**Work instruction**
Can you put the listing's lines, from the one containing "When situated at" through the one containing "Answer: approximately 135°", into a Markdown table with the columns Row and Text, leaving out any blank lines?
════
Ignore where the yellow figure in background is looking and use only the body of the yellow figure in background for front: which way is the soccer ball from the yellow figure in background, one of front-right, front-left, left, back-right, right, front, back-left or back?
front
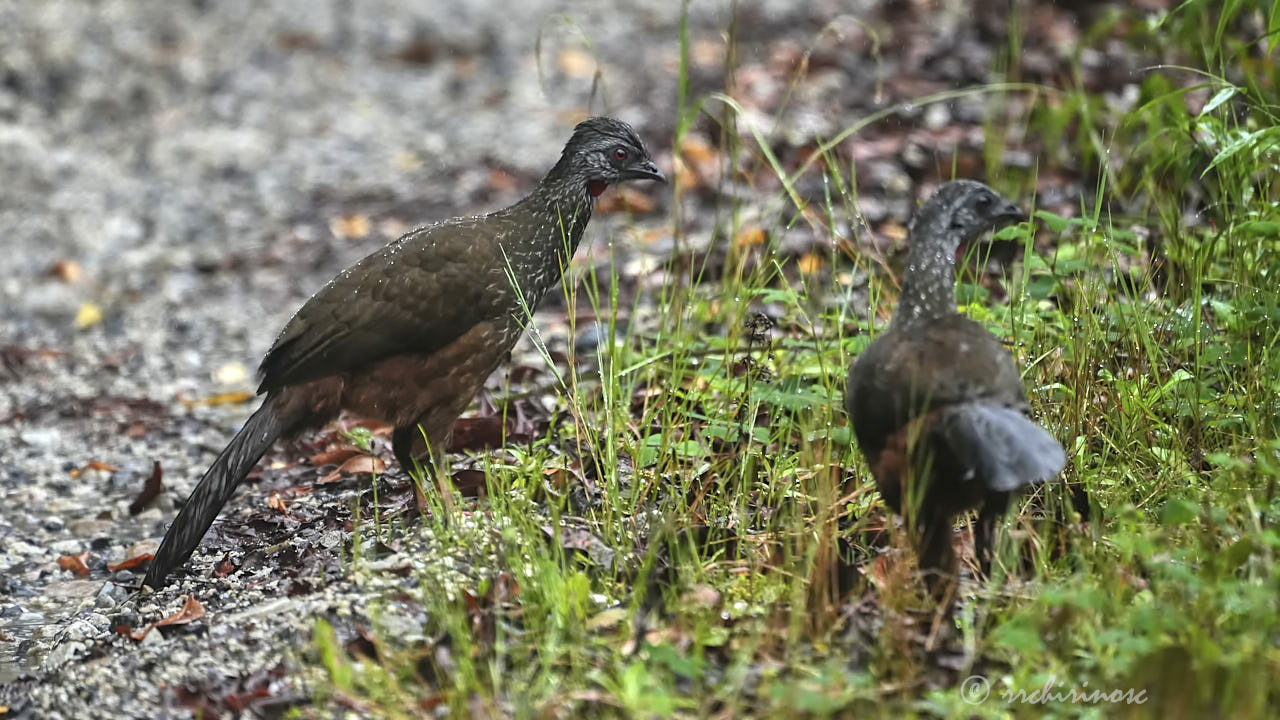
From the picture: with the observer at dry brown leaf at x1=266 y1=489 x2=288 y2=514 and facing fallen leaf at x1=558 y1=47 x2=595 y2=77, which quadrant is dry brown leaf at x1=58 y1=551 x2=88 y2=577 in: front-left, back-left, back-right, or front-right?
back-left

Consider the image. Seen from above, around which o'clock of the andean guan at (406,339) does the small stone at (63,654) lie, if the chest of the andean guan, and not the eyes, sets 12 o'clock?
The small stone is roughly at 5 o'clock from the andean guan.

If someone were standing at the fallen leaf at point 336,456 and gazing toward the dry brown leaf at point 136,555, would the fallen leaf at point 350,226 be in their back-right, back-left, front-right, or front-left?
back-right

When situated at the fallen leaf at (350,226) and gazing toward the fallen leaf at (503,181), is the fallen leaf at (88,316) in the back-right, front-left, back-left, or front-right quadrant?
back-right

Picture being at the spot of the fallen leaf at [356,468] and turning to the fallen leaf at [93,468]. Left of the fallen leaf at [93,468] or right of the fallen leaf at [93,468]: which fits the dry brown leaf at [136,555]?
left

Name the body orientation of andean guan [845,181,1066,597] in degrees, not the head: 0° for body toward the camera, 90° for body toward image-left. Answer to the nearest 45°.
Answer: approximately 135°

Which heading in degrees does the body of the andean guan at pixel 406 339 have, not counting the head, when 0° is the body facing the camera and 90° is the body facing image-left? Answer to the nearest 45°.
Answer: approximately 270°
════
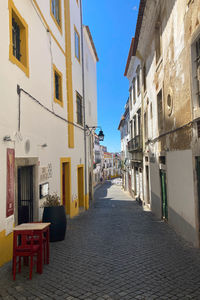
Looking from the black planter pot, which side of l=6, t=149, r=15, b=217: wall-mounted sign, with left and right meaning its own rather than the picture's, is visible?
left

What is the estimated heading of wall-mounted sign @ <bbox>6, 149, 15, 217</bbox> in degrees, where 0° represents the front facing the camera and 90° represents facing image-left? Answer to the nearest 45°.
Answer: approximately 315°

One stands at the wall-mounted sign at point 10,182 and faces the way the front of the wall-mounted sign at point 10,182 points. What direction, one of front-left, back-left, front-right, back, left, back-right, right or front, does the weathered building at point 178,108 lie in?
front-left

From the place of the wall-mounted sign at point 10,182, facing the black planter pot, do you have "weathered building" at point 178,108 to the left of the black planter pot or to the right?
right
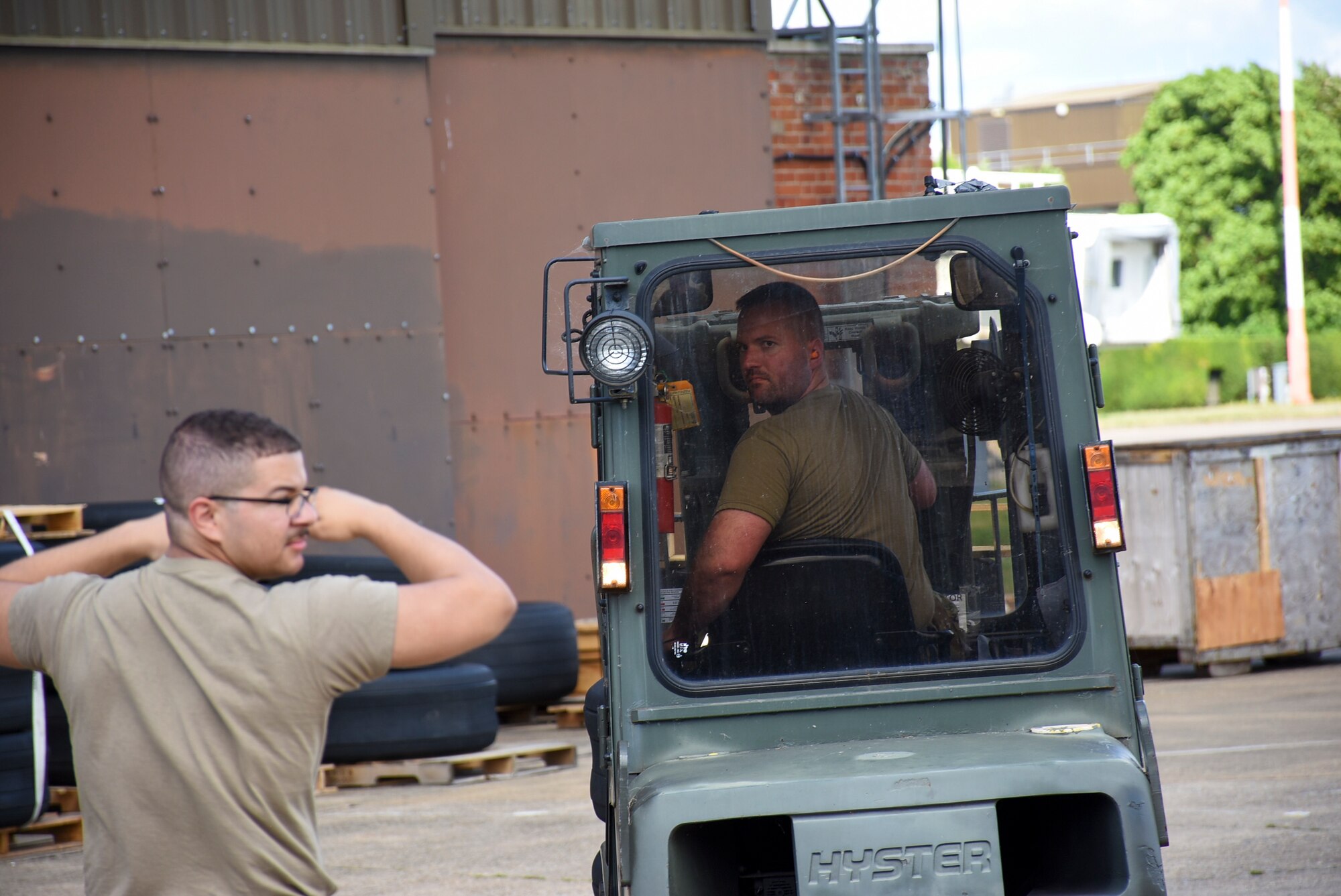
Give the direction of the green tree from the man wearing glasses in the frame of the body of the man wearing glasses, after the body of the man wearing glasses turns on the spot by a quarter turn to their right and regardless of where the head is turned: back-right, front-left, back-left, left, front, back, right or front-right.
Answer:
════
**Reply**
| Row | Text |
|---|---|
| 1 | When situated at the fallen leaf at (350,226) and gazing toward the fallen leaf at (503,181), is the fallen leaf at (88,316) in the back-right, front-left, back-left, or front-right quadrant? |
| 2 | back-right |
| 3 | Picture being at the spot of the fallen leaf at [356,468] and turning to the fallen leaf at [93,468]. Left of the fallen leaf at [93,468] or right of the fallen leaf at [93,468]: which fits the dry brown leaf at [136,555]? |
| 4 | left |
| 5 | Name the body orientation of andean guan [845,181,1066,597] in degrees, not the head: 0° for body toward the camera, 90° for body toward image-left. Answer to the nearest 45°. |
| 6 | Answer: approximately 135° |